Law Firm Disposal

HandshakeOur client was a two Partner High St practice in the North West.  They were looking to sell the practice to a buyer who would keep the main and branch offices open, at least for a reasonable period of time, employ one Partner for at least three years post-completion (the other for no more than six months) and pay a substantial lump sum on completion.

Our route to the client was unusual – we had been acting for a prospective purchaser and had met both Partners to discuss with them their hopes and the opportunities they felt would be open to a buyer.  That prospective purchaser pulled out early when an opportunity to acquire another business in a more strategically suitable location arose.

We were contacted by the prospective seller shortly after that – they had been impressed with our approach and our experience of acting in such matters.  After we had satisfied ourselves that there was no conflict of interest, we were appointed to find them a buyer.

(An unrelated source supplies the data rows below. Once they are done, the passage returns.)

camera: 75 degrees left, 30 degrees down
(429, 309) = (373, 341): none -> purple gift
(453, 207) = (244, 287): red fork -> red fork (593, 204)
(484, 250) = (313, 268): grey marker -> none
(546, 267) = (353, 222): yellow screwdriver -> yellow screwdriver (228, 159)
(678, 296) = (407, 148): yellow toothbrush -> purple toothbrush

The client had initially instructed their accountants to market the business for them.  Their approach had been to value the business on a net profit basis and to seek roughly one year’s adjusted net profit as a sales price.  We didn’t think a buyer would pay out a year’s profits when one of two partners intended to leave as soon as possible.  On the other hand, we advised that a figure in that ball park (£200k+) might be achievable if the Partners were prepared to accept an element of deferred consideration, and if they aimed not at a profit-related sales price but at the realisation of WIP and debtors.

A teaser document was prepared and sent to a carefully selected and agreed list of prospective buyers.  NDAs were entered into with about half of the dozen firms contacted, and initial meetings with two were arranged.

Negotiations with the most active prospective buyer proceeded at pace.  Terms were agreed with the buyer which saw a more modest than had initially been hoped for lump sum, payable on completion – but as the sale was a nil cash, nil debt sale, the Partners also had a sizeable credit balance on office to withdraw.

Their ambitions were realised in full, albeit with payment over three years (to suit both the continuing partner’s retirement plans and the buyer).